One-shot operations on the catalog are the highest-risk moment. Changing compareAtPrice on 600 SKUs with a manual CSV upload is the best way to end up with 30 wrong products and no log of what happened.

Pattern for bulk operations:

Dry-run by default: the script always runs in preview mode first. Output: list of rows that will change, with before/after values.
Explicit confirmation: only after human review of the CSV diff does the script execute.
Batch + delay: max 50 updates per batch, 200ms delay between batches. On 600 SKUs that’s 4-5 minutes total, well within Shopify rate limits.
Backfill log: each modification is written to a bulk_ops_log table with entity_id, field, before, after, actor, timestamp. Full traceability.

Product merge is a special case. When a catalog grows through multiple imports (photos, listings, different suppliers), duplicates appear. The merge script identifies candidates (match on title + vendor + SKU pattern), queues them, and applies the merge after confirmation. The “winner” product inherits variants, images and metafields; the “loser” gets archived with a 301 redirect from the old URL handle. No broken links, no loss of SEO equity.

Markets and publications: the per-channel sync

For those selling across multiple markets (Shopify Markets) or channels (storefront + Shop App + B2B), the “where is this product published?” problem becomes serious.

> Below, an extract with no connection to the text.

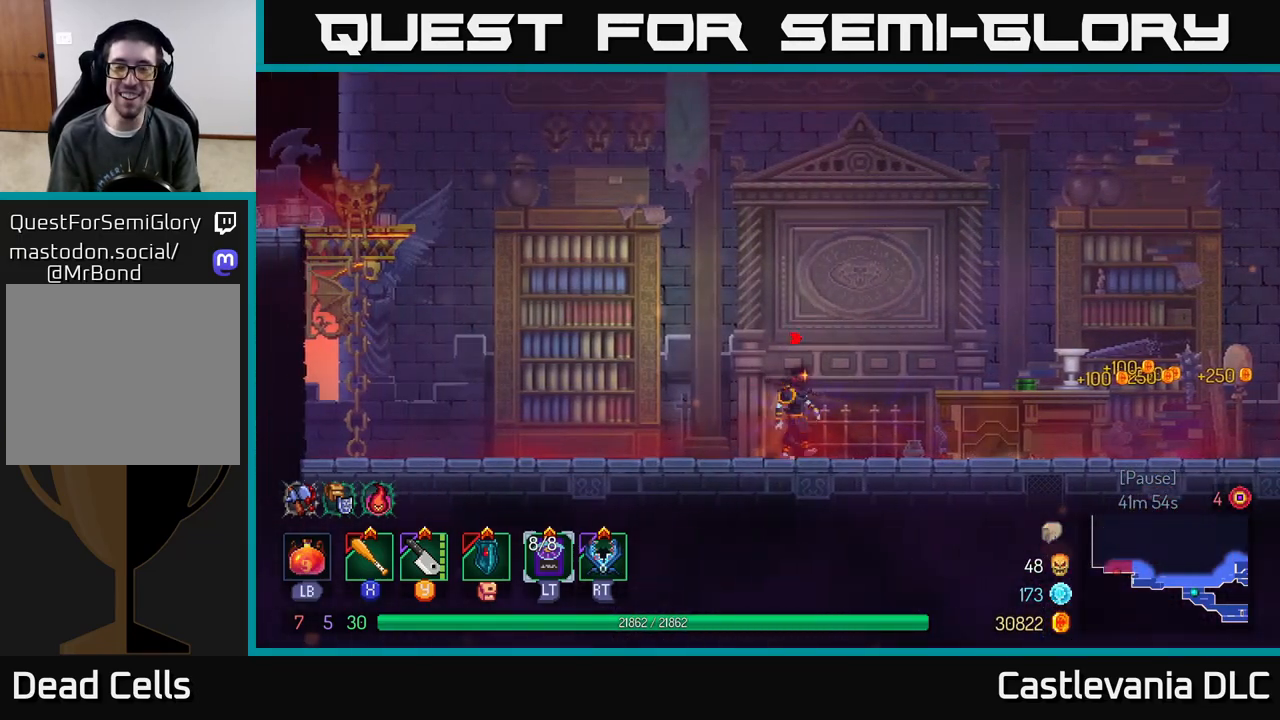
{"buttons": [], "left_stick": "right", "right_stick": "center", "events": [[17, "left_stick", "center"], [317, "left_stick", "right"]]}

Our Markets/Publications pull is an edge function that, for each product, hits publication APIs and writes a product × market × status matrix to the database. From there the internal UI shows: this product is live on IT, draft on UK, hidden on B2B.

It’s the kind of view Shopify Admin doesn’t offer aggregated natively, but that planners and marketing need daily to decide where to push.

Replicable pattern

If you manage a Shopify catalog > 200 SKU with sync to an ERP or another system:

Map source of truth per entity before writing any code. Disagreement here = guaranteed drift.
Combine real-time webhooks and cursor-based polling. One alone never suffices.
HMAC + inbox table + separate worker for webhook reliability.
Monthly reconciliation with thresholds: auto-fix below, manual review above.
Bulk ops always with dry-run + log. Without it, sooner or later something breaks.
Markets/Publications in the database, not from live queries.

Initial investment to set up this schema is 2-4 weeks on a medium catalog. The benefit isn’t “saving X hours per week”: it’s eliminating the class of errors where you notice the drift only after the customer complains. For a 600+ SKU ecommerce at real volume, it’s the difference between growing without fear and having to freeze the catalog every time you open a new channel.